Un public qui n’a pas forcément beaucoup de chance dans la vie mais qui, grâce à Smet l’intrépide, a eu sa part de gâteau rock’n’roll. Le vendredi suivant, Hallyday le retrouve, ce public qu’on a évacué de force une semaine auparavant. Il pleut encore des cordes. Mais le rockeur a assuré ses arrières. Il chante comme si l’enfer allait lui bouffer les jambes. Il chasse l’eau devant ses yeux avec une main qui ressemble à un essuie-glace. Il chante les “mains noires” qui jadis ont “donné le jour” au blues. Même le tonnerre de Zeus ne le fera pas rentrer à la niche.
Toujours vivant
AccorHotels Arena Paris, 27, 28, 29 novembre 2015
Il y a eu, ces deux dernières décennies, comme une accélération du temps. Un show monstre à la tour Eiffel en 2000 ; ses 60 ans en 2003 au Parc des Princes, et puis on n’a plus rien fêté du tout parce que, comme on dit, il commençait à y avoir plus de bougies que de gâteau dans la corbeille d’anniversaire. Un temps, Smet a décidé de ranger Hallyday à la cave, considérant sans doute qu’il avait assez servi. Puis, il s’est retrouvé tout seul et a commencé à s’emmerder comme un rat mort.

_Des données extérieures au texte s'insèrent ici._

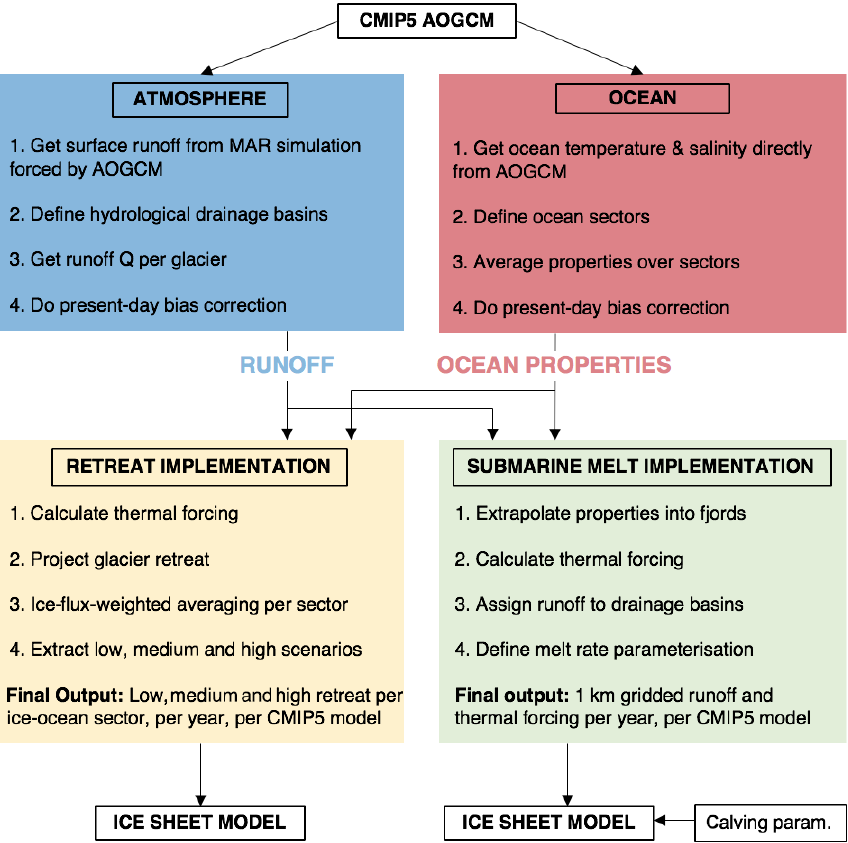
Figure 1. Schematic of proposed approach to use CMIP5 AOGCM output (top) to force Greenland ice sheet models (bottom) under the retreat and submarine melt implementations described in the text. The coloured boxes describe the methodology and analysis performed in this paper. Note that the process would be identical for CMIP6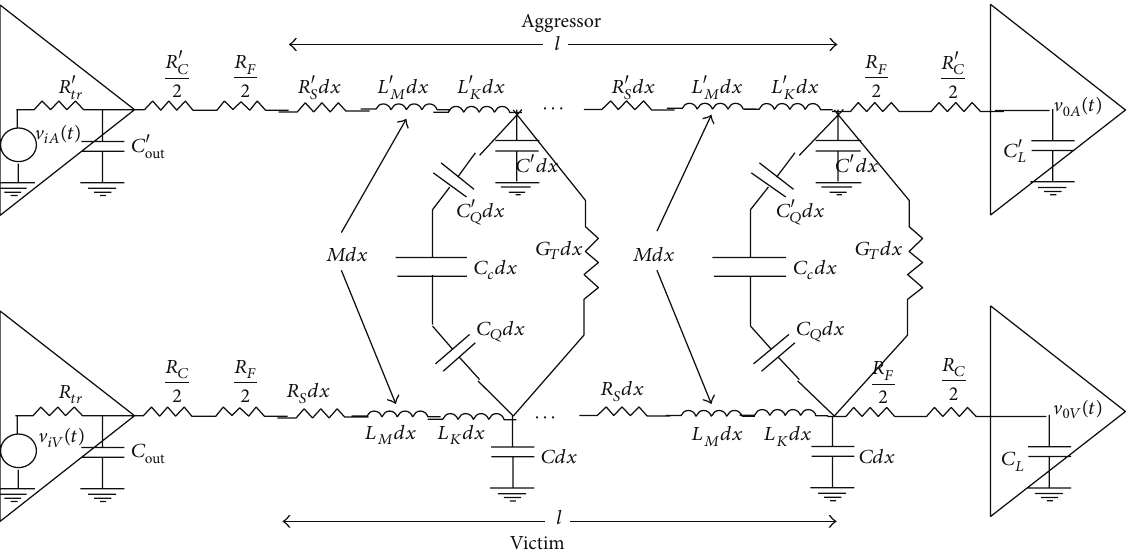
Figure 3: Equivalent circuit model for two coupled aggressor-victim CNT interconnects (the two neighboring shells in a MWCNT or the outer shells of two adjacent MWCNTs), with coupling effect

Il avait oublié qu’il était sur les routes depuis ses 5 ans et que pour lui, la terre tremble quand on n’est pas au volant d’une voiture, à cheval sur une moto, ou buvant une coupe de champagne dans un avion. Alors, il a bouclé la valise et multiplié les tournées, entre deux séjours à l’hôpital pour cause de hanche fracturée ou de hernie discale. Le moment est en effet venu d’honorer la facture – une facture relative à tellement d’accidents de bagnole, de coups durs en scène ou dans la vie que plus personne n’est capable de tous les recenser.
Et il se trouve qu’en 2015, c’est la grâce retrouvée. Le show s’adosse à un album excellent, baptisé De l’amour, et prend, de manière opportune, pour titre générique l’intitulé du disque précédent, Rester vivant. Le Rester Vivant Tour est une promenade allègre, à la Johnny Hallyday (72 ans à l’époque). On attaque par un Summer Tour durant l’été 2015 : une quinzaine de villes avec un saut en Suisse et au Liban.
On souffle un peu, et ça repart en octobre, une cinquantaine de dates avec un passage à Bruxelles (deux soirs), une halte au Zénith, puis à Bercy, histoire de ne pas perdre la main. Le 16 décembre au soir, on rentre chez soi pour les fêtes. Le 22 janvier 2016, on repart. Bercy, à nouveau, en février. Puis Le Dôme à Marseille, MusikHall à Rennes, et puis Le Mans, Barcelone, Bruxelles, Nouméa, Papeete, l’opéra Garnier, le stade vélodrome d’Arcachon par un cagnard qui fait fondre le goudron sur les routes. Déjà, en 2014, il y avait eu Los Angeles, San Francisco, Toronto, New York, Boston, New Orleans, Dallas, Houston…
Dans le show, il y a un moment qui ennuie un peu Johnny Hallyday. Il chante L’Idole des jeunes et on projette autour de lui des images animées du temps où il avait 20 ans, 25 ans, 40 ans… Ça lui fait mal d’avoir perdu sa “gueule”, d’avoir triomphé de tout sauf des stigmates de la vieillesse. La vérité, c’est qu’il attend chaque soir que la mort vienne le cueillir en scène et ratatine en un instant incandescent une carrière de plus d’un demi-siècle. Il le dit d’ailleurs. Mais cet homme pudique ne s’attarde jamais sur ces inconvénients mineurs. Il fait le job. Le reste n’est pas de sa compétence.